◆ Your assignment
For every line of the records below that holds "thumb", add one. Give only the final total.
========================================================================
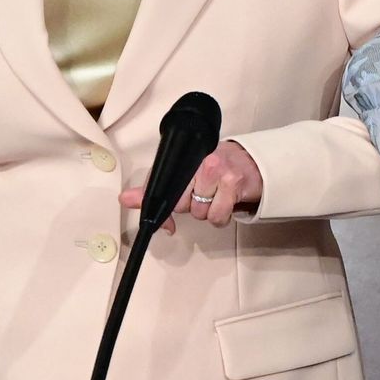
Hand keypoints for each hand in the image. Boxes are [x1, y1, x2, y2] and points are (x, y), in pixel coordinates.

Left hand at [118, 140, 262, 233]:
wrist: (253, 164)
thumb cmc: (218, 168)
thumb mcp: (184, 173)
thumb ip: (155, 188)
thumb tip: (125, 199)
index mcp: (186, 157)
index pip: (161, 184)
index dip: (163, 207)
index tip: (167, 222)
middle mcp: (201, 160)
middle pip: (180, 204)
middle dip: (190, 206)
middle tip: (203, 193)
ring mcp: (218, 170)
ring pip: (199, 212)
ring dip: (207, 212)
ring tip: (216, 196)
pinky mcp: (233, 183)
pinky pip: (217, 217)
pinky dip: (221, 217)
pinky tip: (226, 203)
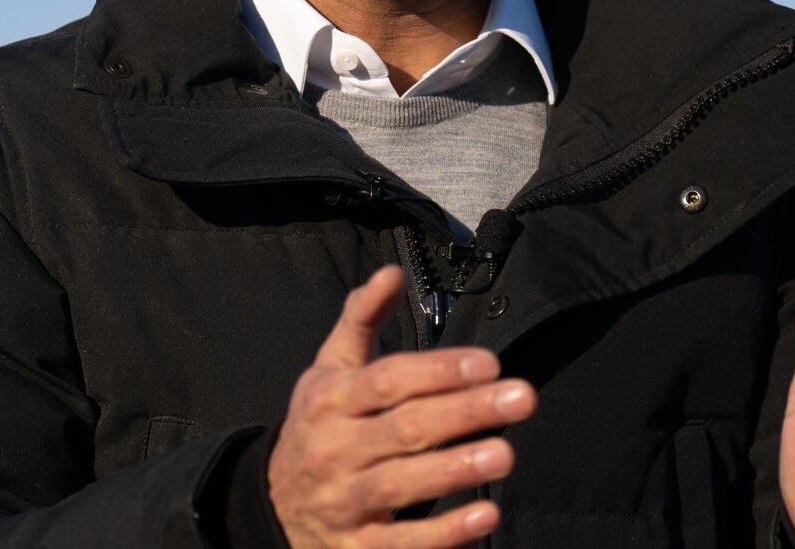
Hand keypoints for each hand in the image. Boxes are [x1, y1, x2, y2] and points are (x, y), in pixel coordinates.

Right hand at [268, 266, 536, 548]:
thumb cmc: (319, 423)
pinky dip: (444, 532)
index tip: (490, 363)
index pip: (388, 381)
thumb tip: (392, 272)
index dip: (439, 371)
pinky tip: (485, 513)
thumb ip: (362, 317)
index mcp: (329, 400)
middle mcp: (334, 449)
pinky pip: (402, 542)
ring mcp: (343, 501)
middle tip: (522, 398)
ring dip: (456, 469)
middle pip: (404, 428)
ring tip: (505, 453)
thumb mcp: (330, 367)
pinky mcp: (355, 547)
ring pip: (402, 484)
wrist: (272, 502)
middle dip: (465, 412)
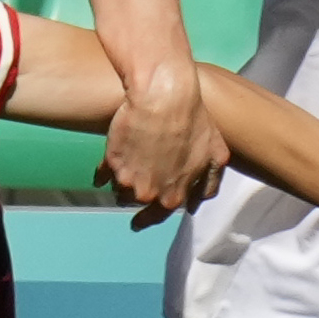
========================================================================
◆ Response to this task
8